In order for a union to represent a group of workers, a petition to start the election process must first be filed with the National Labor Relations Board (“NLRB”) and it must receive support from 30% of the employees. Once the NLRB determines that the 30% threshold is met, the NLRB will conduct an election to determine if a majority of employees want union representation. If the union is certified by the NLRB, through a majority vote, the union becomes the exclusive bargaining representative of the employees. That is, the union becomes the sole representative of the employees and may act on their behalves. Thus, if an employer wants to make any changes in employment, the employer must work directly with the union, rather than directly with the employee. Since unions have been granted the power of exclusive representation, they also have a duty to fairly represent all employees in good faith and without discrimination. This duty of fair representation requires a union to act as an agent for each employee, regardless of whether the employee decides to join the union (“full members”) or not (“statutory members”). Thus, as the exclusive bargaining representative, unions bear the burden of fair representation for all employees, regardless of whether they are classified as full or statutory members.
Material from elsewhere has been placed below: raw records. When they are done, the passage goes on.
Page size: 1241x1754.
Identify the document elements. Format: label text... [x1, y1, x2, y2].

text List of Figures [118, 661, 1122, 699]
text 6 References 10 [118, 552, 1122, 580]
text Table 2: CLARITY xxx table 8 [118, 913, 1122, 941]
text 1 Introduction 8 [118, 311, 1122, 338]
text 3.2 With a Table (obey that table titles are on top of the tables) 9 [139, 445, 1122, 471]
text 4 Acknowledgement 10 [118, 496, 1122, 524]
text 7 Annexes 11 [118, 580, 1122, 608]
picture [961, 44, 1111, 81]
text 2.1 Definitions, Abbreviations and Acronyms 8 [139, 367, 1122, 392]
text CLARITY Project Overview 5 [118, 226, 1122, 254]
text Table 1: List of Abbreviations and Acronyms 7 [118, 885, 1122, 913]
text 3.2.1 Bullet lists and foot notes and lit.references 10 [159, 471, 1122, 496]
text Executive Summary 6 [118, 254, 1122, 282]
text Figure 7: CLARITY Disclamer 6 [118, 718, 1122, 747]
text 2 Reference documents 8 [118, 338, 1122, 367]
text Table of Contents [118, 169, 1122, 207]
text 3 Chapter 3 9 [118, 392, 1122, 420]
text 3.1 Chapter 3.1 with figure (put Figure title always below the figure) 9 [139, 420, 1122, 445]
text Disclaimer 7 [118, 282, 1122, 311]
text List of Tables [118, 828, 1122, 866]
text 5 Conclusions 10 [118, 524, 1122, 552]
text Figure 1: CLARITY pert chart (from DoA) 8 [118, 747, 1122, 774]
The main issue of this Note is whether unions violate an individual’s free speech when they compel the payment of dues from their members. Unions depend on the collection of member fees to carry out the essential functions required of them, which include contract negotiations and grievance processing. However, if unions can no longer collect member fees from employees, unions will no longer be able to provide the services they currently do. Thus, jeopardizing union stability. Secondly, as the exclusive representative, a union is required to bargain on behalf of all employees, regardless of their member status. If unions don’t require all employees to pay union dues, a free-rider problem arises. If an employee does not have to pay any fee, but is still able to receive the benefits of union representation, a majority of employees will opt-out of paying dues and instead rely on the payment of others. Ultimately, the question is whether unions can negotiate for union-security agreements.